If your employees use business vehicles or personal vehicles for work, you should take heed of Great American Alliance Ins. Co. v. Anderson, 2017 U.S. App. LEXIS 2277 (11th Cir. Feb. 8, 2017), involving approximately $1 million in damages arising from an employee's impaired driving in violation of company policy. This article discusses Great American Alliance Ins. Co. v. Anderson and best practices for employers who permit employee vehicle use for work.


Looper Cabinet Co., Inc. ("LCC"), a Georgia company, hired Brian Hensley to perform services related to cabinet installation. LCC permitted Hensley to drive a company vehicle for both work and personal purposes, including to and from his father's lake house. LLC policies prohibited employees from working or operating motor vehicles under the influence, and banned alcoholic beverages on company property. Nevertheless, after drinking four beers, Mr. Hensley drove his company vehicle from the lake house and, tragically, an accident resulted leaving a motorcyclist severely injured. A jury found Mr. Hensley liable and awarded the motorcyclist approximately $1 million in damages. The employer's insurance company, Great American Alliance Insurance Company, filed a suit in the United States District Court for the Southern District of Georgia alleging that the driver was not a permissive user under the insurance policy because he violated company policy by driving while intoxicated. Ultimately, the U.S. Court of Appeals for the Eleventh Circuit, reversing the trial court, held that under Georgia law the employee did not exceed the scope of his permission to use the vehicle, leaving the employer's insurer responsible for the approximately $1 million in damages. The Court concluded that it was of no consequence under the insurance policy that the employee was intoxicated in violation of company policy because he was using a company vehicle for an approved purpose (driving to and from the lake house) and, thus, it was within the scope of LLC's permission, as contemplated in the insurance policy.

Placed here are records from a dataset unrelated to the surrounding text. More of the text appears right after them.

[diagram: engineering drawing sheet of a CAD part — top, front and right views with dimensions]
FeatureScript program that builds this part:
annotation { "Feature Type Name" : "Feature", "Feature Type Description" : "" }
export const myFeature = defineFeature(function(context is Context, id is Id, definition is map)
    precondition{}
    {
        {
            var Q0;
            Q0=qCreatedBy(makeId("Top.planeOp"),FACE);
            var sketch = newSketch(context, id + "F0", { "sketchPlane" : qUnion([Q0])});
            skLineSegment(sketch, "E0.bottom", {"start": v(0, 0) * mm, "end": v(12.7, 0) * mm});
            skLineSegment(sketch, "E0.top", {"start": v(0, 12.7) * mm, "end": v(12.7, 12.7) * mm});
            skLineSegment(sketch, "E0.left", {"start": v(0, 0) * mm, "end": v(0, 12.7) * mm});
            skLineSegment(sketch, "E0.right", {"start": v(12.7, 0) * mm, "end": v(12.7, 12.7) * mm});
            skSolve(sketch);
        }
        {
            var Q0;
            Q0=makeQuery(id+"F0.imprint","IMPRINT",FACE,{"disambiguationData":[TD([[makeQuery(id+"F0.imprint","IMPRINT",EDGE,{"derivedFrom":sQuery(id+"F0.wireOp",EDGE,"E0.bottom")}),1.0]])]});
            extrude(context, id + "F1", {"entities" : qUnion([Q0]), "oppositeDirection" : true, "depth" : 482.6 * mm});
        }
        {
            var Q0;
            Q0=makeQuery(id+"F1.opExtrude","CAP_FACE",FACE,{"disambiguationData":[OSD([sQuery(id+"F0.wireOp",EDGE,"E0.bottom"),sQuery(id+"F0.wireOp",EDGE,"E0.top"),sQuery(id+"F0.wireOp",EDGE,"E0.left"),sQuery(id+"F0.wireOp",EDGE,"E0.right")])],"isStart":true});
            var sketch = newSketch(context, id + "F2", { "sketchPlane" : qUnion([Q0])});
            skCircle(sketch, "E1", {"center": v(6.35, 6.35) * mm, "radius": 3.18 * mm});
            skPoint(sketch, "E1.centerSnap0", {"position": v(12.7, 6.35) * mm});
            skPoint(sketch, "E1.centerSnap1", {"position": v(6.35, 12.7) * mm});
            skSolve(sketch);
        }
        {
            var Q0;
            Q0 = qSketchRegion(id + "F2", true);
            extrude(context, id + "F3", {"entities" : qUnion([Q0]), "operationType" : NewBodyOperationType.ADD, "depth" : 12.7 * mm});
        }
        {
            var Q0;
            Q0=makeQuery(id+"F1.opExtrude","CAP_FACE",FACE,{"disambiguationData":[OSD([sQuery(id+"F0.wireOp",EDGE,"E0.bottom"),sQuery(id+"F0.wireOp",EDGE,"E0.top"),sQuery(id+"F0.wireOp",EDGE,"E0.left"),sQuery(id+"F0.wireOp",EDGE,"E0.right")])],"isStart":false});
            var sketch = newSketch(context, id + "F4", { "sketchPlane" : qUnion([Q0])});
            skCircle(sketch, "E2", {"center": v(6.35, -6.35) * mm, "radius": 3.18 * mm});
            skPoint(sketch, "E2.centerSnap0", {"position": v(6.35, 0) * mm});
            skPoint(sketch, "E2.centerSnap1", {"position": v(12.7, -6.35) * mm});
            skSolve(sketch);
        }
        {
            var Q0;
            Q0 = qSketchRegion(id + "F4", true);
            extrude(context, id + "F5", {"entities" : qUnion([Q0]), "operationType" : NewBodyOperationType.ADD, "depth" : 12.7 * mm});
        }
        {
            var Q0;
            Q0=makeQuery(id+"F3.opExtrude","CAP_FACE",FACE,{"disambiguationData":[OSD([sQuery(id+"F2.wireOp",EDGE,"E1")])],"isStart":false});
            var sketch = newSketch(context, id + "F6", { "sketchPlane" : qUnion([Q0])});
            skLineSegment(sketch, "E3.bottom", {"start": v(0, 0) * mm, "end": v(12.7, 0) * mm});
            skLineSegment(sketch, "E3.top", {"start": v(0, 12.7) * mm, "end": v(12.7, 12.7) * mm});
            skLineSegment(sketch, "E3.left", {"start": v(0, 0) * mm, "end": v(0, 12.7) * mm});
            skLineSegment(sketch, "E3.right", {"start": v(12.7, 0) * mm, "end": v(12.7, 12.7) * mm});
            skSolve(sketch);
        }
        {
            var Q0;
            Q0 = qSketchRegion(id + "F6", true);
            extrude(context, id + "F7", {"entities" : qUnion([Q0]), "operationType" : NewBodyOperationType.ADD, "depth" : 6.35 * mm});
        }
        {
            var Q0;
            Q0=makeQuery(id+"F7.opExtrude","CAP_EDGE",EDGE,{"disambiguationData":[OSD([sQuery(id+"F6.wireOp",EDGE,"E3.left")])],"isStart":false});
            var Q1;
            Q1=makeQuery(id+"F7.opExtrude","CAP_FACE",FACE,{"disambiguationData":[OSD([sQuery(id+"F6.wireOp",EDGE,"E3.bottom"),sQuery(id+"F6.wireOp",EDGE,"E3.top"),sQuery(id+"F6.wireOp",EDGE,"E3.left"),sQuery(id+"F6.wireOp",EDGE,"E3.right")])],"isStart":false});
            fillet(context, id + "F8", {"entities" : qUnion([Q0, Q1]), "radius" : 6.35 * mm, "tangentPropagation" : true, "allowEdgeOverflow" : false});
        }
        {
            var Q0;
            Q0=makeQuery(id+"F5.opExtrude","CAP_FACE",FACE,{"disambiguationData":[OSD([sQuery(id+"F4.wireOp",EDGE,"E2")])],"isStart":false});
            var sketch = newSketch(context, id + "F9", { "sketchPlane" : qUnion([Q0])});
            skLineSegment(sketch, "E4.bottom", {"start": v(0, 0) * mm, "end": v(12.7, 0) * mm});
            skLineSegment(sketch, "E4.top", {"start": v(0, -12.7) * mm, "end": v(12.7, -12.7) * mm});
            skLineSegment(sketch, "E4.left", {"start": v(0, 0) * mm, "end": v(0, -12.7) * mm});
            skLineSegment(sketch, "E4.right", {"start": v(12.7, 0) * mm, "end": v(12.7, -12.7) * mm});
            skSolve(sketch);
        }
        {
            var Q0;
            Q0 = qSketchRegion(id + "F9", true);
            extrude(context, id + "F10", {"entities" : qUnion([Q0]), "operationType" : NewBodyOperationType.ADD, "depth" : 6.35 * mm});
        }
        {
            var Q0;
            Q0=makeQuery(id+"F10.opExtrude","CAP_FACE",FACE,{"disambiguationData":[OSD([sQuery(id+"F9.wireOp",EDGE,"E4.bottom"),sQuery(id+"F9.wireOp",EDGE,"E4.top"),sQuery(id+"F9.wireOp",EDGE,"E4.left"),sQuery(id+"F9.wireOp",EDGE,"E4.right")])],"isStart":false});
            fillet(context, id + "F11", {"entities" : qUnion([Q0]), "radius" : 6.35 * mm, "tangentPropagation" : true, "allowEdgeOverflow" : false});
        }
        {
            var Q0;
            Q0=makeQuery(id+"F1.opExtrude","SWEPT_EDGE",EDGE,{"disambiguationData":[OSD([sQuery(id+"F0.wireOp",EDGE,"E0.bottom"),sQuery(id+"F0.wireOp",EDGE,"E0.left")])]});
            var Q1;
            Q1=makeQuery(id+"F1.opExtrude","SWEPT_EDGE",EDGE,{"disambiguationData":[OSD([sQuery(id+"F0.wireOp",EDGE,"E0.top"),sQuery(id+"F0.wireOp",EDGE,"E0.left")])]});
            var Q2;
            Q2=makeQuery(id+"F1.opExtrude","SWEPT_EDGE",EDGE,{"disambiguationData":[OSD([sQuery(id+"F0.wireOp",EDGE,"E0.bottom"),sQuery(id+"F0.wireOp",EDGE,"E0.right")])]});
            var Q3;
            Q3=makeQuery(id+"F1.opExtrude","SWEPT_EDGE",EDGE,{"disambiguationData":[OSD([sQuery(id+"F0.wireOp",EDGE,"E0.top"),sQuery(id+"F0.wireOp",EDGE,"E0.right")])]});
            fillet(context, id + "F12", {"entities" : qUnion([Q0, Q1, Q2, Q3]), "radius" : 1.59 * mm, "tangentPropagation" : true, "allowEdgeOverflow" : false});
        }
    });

Great American Alliance Ins. Co. v. Anderson ("GAAIC case") is unique because the insurance carrier was responsible, under Georgia law, for the harm caused by the intoxicated employee's vehicle usage. Nevertheless, it raises important concerns for employers about employee vehicle usage. Employer liability for employee vehicle usage can arise in various circumstances, but will primarily arise from injuries or accidents caused by employees acting within the scope of their employment. While this can take various forms, it could include accidents caused by employee negligence during work or from the performance of non-work tasks with the employer's permission. Prudent employers who permit employee vehicle use should take the following steps to protect themselves:

  • Ensure employee drivers have necessary driving licenses, successful driving history, and adequate insurance coverage, in both amount and scope of coverage.
  • Have clear company policies establishing permissible driving. For example, it is often advisable to prohibit personal use of company vehicles. Indeed, critical to the holding in the GAAIC case was that the employee was given permission to use the vehicle for driving to and from the lake house.
  • Have clear policies requiring employees to obey all traffic laws at all times, including, but not limited to, prohibiting texting while driving and driving under the influence of alcohol or drugs. In the GAAIC case, the employer was dropped from the lawsuit and, while the case does not explain why, the company's strong policies forbidding driving under the influence likely played a role.
  • Train employees on driving policies and audit to ensure compliance. Even the best policies lose their effectiveness if they are not followed.
  • Have counsel review your vehicle insurance policy to ensure it properly protects your company. Accidents are, unfortunately, inevitable and adding appropriate coverage to a business auto policy may be an employer's best option to limit financial exposure. Further, as made clear in the GAAIC case, the insurance policy's wording is critical, and the Court suggested the case could have turned differently had the insurance policy not included a permissive use clause but, rather, had disclaimed coverage for violations of company policies.